Enhanced Preheating after Multi-Field Inflation: On the Importance of being Special

TL;DR

This paper investigates preheating mechanisms after multi-field inflation, highlighting two new efficient processes—particle production during in-fall and narrow resonance—especially in models with multiple preheat matter fields and distinct ESPs.

Contribution

It introduces and analyzes two novel preheating effects in multi-field inflation, supported by analytic and numerical methods, emphasizing their significance in models with dense ESP distributions.

Findings

Particle production during in-fall can be efficient with many preheat fields.

Narrow resonance can be effective if ESPs are at specific distances.

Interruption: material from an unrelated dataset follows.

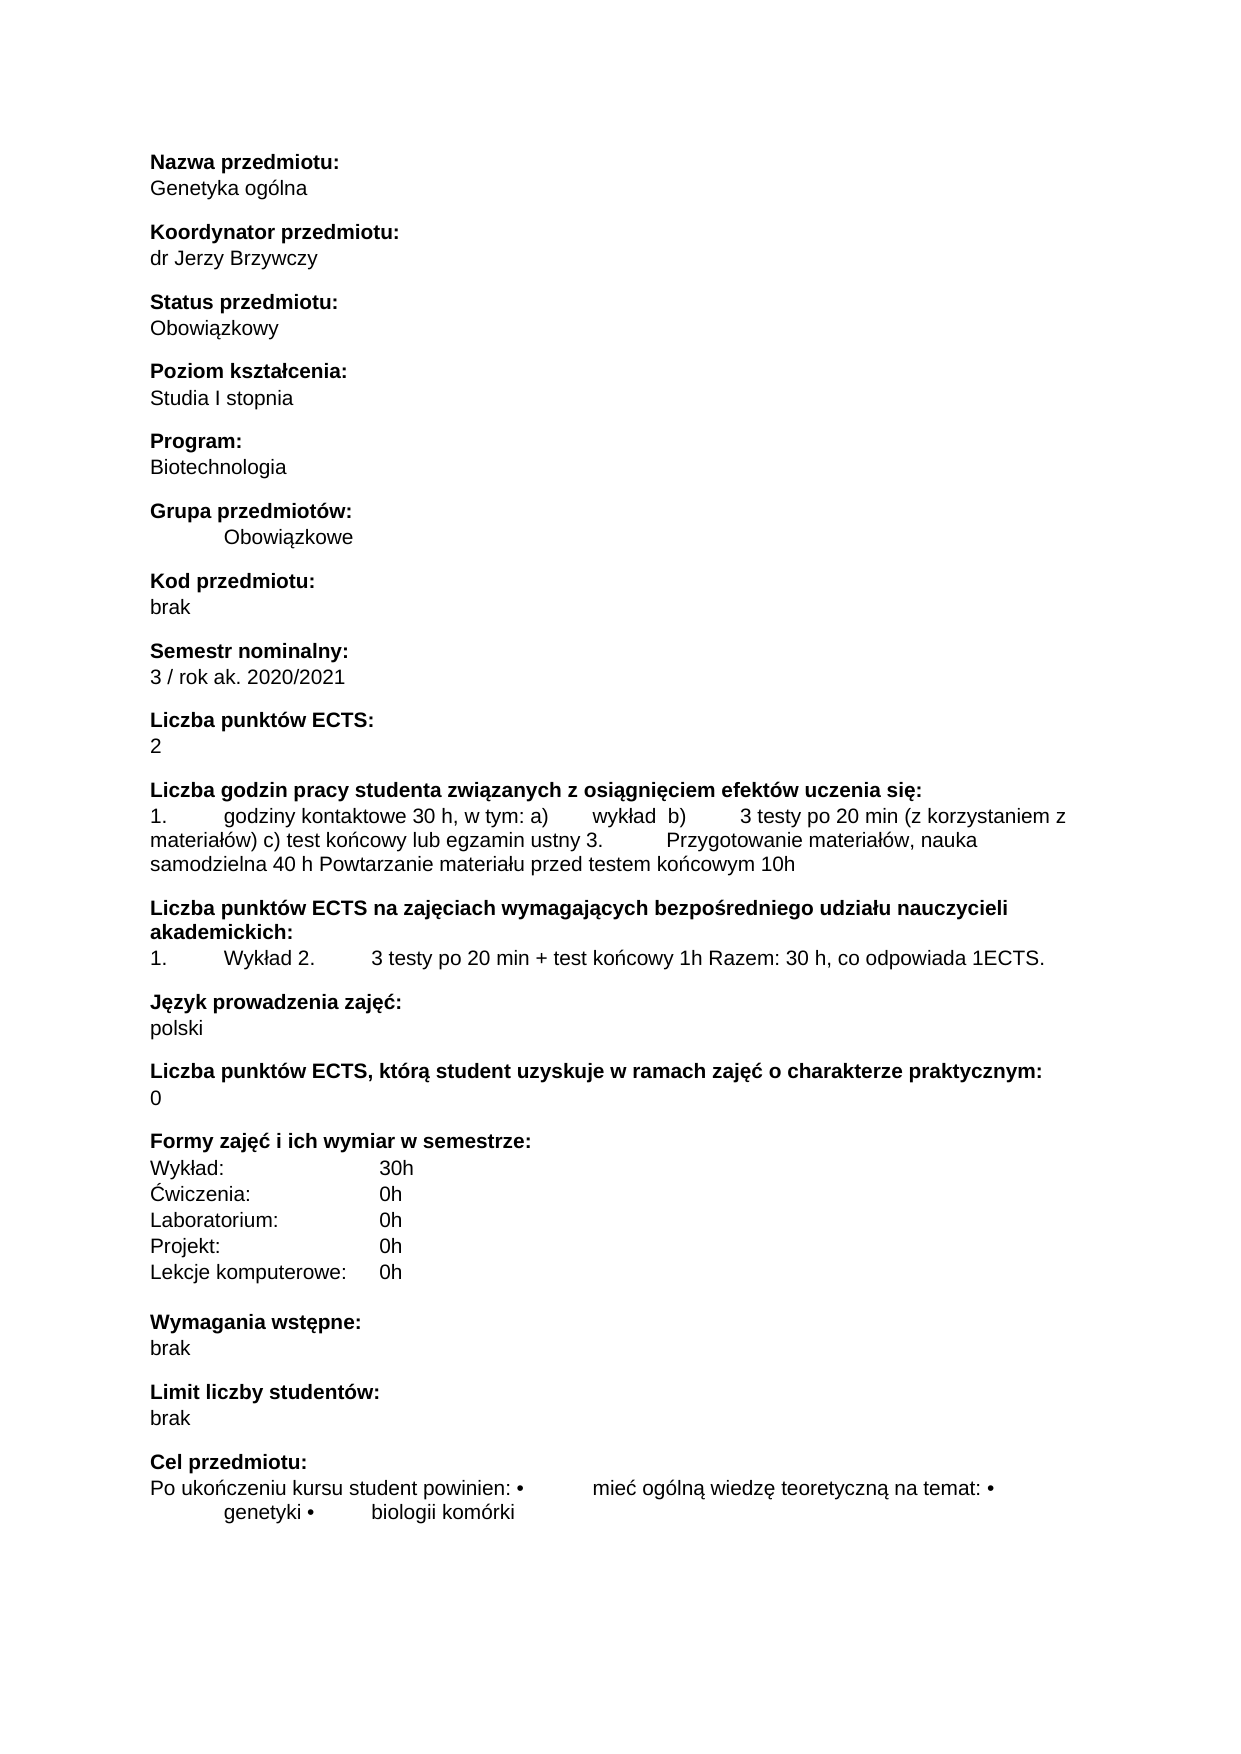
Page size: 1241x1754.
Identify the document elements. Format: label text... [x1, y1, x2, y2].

Resonances are robust and likely dominate inflaton decay in dense ESP scenarios.

Abstract

We discuss preheating after multi-field inflation in the presence of several preheat matter fields that become light in the vicinity of (but not at) the inflatons' VEV, at distinct extra-species-points (ESP); this setup is motivated by inflationary models that include particle production during inflation, e.g.trapped inflation, grazing ESP encounters or modulated trapping, among others. While de-phasing of inflatons tends to suppress parametric resonance, we find two new effects leading to efficient preheating: particle production during the first in-fall (efficient if many preheat matter fields are present) and a subsequent (narrow) resonance phase (efficient if an ESP happens to be at one of several distinct distances from the inflatons' VEV). Particles produced during the first in-fall are comprised of many species with low occupation number, while the latter are made up of a few species with high occupation number. We provide analytic descriptions of both phases in the absence of back-reaction, which we test numerically. We further perform lattice simulations to investigate the effects of back-reaction. We find resonances to be robust and the most likely cause of inflaton decay in multi-field trapped inflation if ESP distributions are dense.